Dunning replaced the organization’s fired co-founder Morris Dees, 82, who helped launch the organization in 1971 as watchdog for minorities and the under privileged. A decade later he won a $7 million judgment against the United Klans of America on behalf of Beulah Mae Donald, whose son was murdered by KKK members in Mobile.
According to news reports, the ousted founder, longtime president, and legal director, faced allegations of improper touching that made subordinates feel uncomfortable and inappropriate comments.
Current and former staffers said while the SPLC focuses on social justice, it has wrestled internally with a lack of inclusion and a management structure that concentrated power.
“While there might have been increased diversity over the years, there was still not equity, and there is still not inclusion,” Dana Vickers Shelley told PBS. She was a director of public affairs at SPLC from November 2012 to March 2014 and is now executive director of the ACLU of Maryland. “You can hire faces.
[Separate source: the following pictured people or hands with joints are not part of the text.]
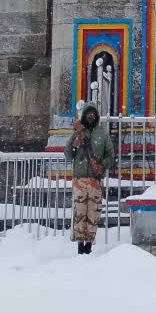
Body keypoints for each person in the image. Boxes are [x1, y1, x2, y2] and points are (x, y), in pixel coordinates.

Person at [64, 100, 114, 255]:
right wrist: (74, 144)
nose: (91, 116)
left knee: (93, 213)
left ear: (96, 116)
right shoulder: (78, 133)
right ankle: (80, 245)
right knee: (80, 213)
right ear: (85, 115)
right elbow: (67, 154)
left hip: (95, 180)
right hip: (79, 180)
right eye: (88, 113)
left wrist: (102, 165)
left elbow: (110, 156)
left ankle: (89, 246)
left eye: (93, 113)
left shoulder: (102, 133)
You can say, ‘Look, we’re diverse,’ but if the decisions are still being made by the white people in leadership, then you do not have inclusion.”
Dunning, who now heads the organization, said the organization is healing by focusing on first acknowledging what went wrong.
“I’m acknowledging the fact that we didn’t pay attention to the internal culture,” she said. “You know … as a woman of color I realize that, in my own experience, we deal with micro-aggressions in the greater society every single day.”
Dunning added, “When you come and work for an organization like the Southern Poverty Law Center, especially for people of color, women, you don’t expect this organization to mirror what we see out in the greater society.”